The Railway Labor Act, in Section 3, First, Subsection (i) confers upon the National Railroad Adjustment Board the power to hear and determine disputes growing out of "grievances or out of the interpretation or application of agreements concerning rates of pay, rules or working conditions." The National Railroad Adjustment Board is empowered only to decide the said dispute in accordance with the agreement between the parties to it. To grant the claim of the organization in this case would require the Board to disregard the agreement between the parties, hereinbefore referrd to, and impose upon the carrier conditions of employment and obligations with reference thereto not agreed upon by the parties to the applicable agreement. The Board has no jurisdiction or authority to take any such action.


                CONCLUSION


The carrier has established that the use of Swisshelm, the senior demoted mechanic, to fill the position of the vacationing employe, was proper and in accordance with the long continued practice in effect at the location in question, that even if the use of Swisshelm was improper there has been no violation of the agreement insofar as claimants are concerned, and that the claimants are not entitled to the compensation which they claim.


Therefore, the carrier respectfully submits that your Honorable Board should deny the claim of the organization in this matter.


FINDINGS: The Second Division of the Adjustment Board, upon the whole record and all the evidence, finds that:


The carrier or carriers and the employe or employes involved in this dispute are respectively carrier and employe within the meaning of the Railway Labor Act as approved June 21, 1934.

1667-13 843

This Division of the Adjustment Board has jurisdiction over the dispute involved herein.

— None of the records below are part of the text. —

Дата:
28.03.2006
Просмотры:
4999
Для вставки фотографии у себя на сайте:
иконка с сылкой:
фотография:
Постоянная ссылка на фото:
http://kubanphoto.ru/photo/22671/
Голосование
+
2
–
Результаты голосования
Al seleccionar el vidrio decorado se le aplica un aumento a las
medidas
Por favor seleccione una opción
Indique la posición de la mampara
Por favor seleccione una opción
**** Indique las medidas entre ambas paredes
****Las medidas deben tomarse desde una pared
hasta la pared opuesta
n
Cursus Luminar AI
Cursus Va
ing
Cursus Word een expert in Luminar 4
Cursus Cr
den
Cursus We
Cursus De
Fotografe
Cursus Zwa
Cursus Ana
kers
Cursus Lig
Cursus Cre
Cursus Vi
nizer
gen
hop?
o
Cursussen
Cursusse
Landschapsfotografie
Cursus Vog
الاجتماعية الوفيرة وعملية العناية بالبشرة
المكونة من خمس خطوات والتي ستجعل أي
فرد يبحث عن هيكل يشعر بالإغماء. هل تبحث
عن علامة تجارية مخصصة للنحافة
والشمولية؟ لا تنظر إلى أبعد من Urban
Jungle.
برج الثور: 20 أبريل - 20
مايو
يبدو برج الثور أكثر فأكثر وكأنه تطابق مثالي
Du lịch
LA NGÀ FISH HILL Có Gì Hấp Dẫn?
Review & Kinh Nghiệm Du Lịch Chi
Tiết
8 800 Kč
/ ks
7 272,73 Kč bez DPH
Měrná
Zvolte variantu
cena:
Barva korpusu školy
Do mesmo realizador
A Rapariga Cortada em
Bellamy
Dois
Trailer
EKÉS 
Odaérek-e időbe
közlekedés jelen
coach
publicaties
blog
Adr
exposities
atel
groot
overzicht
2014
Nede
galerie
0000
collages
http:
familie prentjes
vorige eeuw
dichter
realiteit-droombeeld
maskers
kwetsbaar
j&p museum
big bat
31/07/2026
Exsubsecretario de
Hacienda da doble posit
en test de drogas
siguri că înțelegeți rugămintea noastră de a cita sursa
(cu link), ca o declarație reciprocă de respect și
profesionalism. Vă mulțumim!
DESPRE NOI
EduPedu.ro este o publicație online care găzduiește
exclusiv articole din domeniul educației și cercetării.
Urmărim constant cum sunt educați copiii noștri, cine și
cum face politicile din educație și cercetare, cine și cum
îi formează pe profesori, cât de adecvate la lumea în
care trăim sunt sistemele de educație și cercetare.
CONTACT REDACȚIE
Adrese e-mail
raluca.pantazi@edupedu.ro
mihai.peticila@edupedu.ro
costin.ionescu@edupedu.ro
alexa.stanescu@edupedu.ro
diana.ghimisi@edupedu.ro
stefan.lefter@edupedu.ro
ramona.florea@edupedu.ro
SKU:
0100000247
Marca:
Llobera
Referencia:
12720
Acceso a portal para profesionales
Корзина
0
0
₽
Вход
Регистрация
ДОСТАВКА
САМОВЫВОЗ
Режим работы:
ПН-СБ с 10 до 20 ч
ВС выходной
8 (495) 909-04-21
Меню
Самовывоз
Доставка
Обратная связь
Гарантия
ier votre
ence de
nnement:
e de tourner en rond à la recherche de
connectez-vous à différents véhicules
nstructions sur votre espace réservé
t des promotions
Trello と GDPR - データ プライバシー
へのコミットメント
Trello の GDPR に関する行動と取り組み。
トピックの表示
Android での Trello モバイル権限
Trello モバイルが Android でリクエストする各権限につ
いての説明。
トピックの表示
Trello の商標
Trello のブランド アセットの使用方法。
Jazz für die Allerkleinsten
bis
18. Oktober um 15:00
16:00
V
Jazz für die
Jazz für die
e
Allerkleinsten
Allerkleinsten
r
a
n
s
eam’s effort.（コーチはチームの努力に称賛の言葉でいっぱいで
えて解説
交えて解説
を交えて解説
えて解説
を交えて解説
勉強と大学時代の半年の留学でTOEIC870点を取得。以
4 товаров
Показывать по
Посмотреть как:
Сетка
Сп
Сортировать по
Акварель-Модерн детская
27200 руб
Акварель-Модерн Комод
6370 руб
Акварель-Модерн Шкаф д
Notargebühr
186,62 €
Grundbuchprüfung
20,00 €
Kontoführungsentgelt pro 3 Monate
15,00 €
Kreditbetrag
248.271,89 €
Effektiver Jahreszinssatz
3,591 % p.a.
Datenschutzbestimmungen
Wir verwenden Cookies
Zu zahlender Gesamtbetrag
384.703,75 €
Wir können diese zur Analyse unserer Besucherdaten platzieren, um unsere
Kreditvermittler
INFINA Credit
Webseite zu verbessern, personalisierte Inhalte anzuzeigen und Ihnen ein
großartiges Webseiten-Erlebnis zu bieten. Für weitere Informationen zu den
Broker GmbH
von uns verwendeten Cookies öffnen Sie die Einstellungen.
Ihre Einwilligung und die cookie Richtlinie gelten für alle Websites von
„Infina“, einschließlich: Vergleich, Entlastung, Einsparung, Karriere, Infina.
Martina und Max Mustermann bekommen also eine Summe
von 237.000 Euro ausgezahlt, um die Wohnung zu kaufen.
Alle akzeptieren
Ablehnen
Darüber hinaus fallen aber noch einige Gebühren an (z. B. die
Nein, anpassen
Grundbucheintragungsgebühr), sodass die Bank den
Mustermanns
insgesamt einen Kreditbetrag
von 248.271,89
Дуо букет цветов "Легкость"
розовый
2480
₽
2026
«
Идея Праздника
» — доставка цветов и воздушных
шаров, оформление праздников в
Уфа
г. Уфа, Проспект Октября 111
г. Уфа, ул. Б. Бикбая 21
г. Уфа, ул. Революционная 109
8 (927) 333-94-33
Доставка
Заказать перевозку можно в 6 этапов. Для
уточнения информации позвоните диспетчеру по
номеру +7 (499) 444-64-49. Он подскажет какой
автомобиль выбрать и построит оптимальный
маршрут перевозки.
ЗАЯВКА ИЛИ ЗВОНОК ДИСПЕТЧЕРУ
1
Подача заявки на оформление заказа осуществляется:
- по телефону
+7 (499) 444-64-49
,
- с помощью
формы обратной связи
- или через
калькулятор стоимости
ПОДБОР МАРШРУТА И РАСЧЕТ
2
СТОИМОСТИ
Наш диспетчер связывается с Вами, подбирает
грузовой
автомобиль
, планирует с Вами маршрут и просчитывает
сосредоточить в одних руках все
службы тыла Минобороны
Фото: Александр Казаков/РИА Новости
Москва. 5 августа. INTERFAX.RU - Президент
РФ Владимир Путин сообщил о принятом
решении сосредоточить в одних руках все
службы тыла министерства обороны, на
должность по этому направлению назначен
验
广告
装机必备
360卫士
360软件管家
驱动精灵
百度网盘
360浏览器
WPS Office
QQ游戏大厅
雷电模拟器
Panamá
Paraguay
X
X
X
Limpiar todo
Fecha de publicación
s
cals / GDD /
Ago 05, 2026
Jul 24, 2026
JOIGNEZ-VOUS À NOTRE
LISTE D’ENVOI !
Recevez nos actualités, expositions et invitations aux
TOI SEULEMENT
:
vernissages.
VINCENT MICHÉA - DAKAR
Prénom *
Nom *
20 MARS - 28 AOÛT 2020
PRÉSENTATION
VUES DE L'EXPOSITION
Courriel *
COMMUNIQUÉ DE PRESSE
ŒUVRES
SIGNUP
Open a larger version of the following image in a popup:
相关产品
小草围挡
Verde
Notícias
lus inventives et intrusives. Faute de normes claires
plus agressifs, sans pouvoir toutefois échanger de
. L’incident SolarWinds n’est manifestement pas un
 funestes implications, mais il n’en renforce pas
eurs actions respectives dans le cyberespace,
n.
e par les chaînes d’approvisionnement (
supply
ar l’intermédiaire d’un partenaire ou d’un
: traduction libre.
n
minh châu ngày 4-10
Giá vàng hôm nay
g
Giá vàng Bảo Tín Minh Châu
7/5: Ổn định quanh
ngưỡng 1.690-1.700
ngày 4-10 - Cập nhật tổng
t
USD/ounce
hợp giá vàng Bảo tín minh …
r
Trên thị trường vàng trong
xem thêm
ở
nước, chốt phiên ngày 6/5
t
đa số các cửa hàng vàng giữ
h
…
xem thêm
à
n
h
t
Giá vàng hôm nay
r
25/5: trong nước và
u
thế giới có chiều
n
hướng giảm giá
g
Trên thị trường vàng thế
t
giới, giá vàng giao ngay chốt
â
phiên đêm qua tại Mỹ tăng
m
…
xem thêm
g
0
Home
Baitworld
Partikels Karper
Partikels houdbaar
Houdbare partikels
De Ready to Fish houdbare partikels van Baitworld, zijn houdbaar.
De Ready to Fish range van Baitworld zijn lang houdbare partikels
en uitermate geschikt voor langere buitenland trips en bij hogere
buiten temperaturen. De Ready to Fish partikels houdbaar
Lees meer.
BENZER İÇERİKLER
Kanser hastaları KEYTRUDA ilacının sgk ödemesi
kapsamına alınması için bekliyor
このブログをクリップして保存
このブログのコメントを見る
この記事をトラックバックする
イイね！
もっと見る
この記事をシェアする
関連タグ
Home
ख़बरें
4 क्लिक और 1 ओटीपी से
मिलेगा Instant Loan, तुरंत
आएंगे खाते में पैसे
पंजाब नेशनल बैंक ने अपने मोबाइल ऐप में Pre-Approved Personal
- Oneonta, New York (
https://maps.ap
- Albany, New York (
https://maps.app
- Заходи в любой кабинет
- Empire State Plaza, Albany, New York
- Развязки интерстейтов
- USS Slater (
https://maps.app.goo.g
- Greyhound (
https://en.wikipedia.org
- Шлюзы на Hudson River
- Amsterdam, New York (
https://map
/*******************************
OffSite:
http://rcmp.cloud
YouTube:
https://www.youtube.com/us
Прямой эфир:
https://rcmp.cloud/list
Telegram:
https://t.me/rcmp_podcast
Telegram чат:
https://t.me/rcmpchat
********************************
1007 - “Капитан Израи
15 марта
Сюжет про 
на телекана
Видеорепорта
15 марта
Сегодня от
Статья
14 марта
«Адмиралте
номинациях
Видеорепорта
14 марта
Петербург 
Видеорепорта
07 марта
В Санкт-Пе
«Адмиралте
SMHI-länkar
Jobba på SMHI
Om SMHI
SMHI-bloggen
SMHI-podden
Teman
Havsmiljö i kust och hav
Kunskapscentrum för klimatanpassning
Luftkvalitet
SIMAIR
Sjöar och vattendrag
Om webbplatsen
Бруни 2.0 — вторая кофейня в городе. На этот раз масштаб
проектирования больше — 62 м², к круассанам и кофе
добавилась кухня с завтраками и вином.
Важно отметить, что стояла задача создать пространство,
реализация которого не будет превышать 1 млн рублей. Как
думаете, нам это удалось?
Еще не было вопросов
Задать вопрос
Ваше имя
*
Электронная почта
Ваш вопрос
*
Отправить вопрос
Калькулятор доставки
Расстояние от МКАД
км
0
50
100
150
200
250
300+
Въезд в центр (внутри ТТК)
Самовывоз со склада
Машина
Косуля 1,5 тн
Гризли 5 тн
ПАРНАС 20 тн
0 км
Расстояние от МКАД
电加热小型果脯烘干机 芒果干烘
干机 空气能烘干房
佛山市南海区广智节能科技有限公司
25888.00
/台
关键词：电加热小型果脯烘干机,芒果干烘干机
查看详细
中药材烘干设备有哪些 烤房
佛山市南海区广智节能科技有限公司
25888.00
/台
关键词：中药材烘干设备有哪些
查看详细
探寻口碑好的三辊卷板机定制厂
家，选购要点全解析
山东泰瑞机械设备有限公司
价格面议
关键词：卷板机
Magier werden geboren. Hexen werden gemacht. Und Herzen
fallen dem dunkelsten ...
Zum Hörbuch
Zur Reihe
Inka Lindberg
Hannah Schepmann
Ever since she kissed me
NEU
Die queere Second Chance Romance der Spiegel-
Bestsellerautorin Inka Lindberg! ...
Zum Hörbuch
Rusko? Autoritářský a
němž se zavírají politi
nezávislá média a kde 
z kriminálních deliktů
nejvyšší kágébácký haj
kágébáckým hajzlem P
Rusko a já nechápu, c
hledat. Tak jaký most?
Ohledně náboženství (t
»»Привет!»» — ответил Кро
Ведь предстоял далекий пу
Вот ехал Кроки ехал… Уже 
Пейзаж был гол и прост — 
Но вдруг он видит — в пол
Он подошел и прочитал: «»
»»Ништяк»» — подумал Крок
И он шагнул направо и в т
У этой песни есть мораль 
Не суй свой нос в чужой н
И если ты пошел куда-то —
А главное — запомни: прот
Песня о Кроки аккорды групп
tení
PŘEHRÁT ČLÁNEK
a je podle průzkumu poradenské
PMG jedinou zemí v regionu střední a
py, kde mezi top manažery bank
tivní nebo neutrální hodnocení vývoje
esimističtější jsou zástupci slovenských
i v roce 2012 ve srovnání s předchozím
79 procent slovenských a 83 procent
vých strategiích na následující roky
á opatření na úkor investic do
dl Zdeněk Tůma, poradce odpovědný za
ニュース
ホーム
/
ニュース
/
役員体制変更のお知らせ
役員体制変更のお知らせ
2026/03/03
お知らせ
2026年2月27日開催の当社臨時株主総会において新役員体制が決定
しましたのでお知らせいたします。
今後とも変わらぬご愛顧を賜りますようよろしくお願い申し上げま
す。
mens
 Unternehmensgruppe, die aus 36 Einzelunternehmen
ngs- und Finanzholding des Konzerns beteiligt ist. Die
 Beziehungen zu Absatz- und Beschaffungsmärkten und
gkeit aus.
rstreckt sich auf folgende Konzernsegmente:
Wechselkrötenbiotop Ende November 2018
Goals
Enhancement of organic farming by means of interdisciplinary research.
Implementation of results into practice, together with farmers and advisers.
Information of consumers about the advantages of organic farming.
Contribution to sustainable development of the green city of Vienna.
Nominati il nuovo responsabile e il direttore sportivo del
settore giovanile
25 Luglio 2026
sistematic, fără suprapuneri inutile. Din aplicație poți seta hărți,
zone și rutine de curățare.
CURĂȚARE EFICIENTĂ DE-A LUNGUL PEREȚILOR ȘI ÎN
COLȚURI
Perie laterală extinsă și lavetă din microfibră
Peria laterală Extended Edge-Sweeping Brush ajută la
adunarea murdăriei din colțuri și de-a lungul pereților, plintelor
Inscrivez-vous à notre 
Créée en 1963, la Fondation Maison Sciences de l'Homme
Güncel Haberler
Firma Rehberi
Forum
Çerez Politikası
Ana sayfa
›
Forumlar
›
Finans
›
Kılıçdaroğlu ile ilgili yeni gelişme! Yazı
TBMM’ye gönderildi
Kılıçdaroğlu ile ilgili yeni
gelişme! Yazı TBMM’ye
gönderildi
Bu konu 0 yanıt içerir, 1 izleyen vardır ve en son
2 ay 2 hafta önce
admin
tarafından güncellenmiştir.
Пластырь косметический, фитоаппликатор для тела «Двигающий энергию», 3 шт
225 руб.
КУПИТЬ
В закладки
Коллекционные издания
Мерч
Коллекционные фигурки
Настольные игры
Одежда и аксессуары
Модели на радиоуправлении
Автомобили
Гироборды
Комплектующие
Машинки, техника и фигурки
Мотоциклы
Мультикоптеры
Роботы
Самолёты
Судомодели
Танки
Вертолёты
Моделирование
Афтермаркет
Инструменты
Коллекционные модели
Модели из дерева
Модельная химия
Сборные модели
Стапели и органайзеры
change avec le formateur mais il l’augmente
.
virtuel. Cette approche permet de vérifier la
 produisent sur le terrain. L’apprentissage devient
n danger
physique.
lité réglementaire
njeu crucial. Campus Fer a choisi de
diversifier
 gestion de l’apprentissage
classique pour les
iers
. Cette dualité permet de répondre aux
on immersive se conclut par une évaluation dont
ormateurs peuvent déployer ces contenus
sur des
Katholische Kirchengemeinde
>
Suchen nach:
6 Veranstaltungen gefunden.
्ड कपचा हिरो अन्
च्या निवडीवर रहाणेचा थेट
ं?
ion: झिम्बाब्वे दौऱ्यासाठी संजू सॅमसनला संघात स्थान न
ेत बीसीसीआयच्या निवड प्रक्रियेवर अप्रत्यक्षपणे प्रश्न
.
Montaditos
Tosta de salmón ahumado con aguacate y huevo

    The parties to said dispute were given due notice of hearing thereon.


The question before the Division is whether or not the carrier violated the agreement when it assigned E. H. Swishelm, who was working as an oiler (helper), to fill the position of a car inspector while he was on vacation.


At East Pittsburgh, Pennsylvania, Pittsburgh Division, Central Region, A. D. Ault, L. A. Homan and L. R. Henderson were regularly employed as car inspectors on the first trick. On account of a car inspector employed on the second trick taking his vacation, the carrier found it necessary to fill the vacation vacancy. The carrier elected to assign E. H. Swishelm, who was working at this location as an oiler (helper) on the first trick, to the second trick car inspector vacation vacancy.


The granting of employes' vacations, etc. is covered in Regulation 9-A-1. Filling vacation vacancies is covered by Paragraph (p) which reads:


    "Absences of employes from duty on vacation shall not constitute `vacancies' in their positions. When the position of a vacationing employe is to be filled and regular relief employe is not utilized, effort will be made to observe the principle of seniority in filling the position."


Regulation 2-A-1 subject to the provisions of Regulations 3-A-1, 3-B-1 and 3-B-3 permits of the assignment of employes from lower to higher-rated positions whether or not they hold seniority in the higher-rated class.


According to this record E. H. Swishelm was a demoted mechanic. Under the Regulations of the agreement he maintained his mechanic's seniority rights; at least there is no contention in the record by the employes that he did not hold mechanic's seniority rights at this location. Whether or not he is a demoted mechanic is not controlling in view of the provisions of Regulation 2-A-1.


We do not find that the carrier violated the Regulations of the controlling agreement.


                  AWARD


    Claim of the employes denied.


                NATIONAL RAILROAD ADJUSTMENT BOARD By Order of Second Division


ATTEST: Harry J. Sassaman
Executive Secretary

Dated at Chicago, Illinois, this 28th day of April, 1953.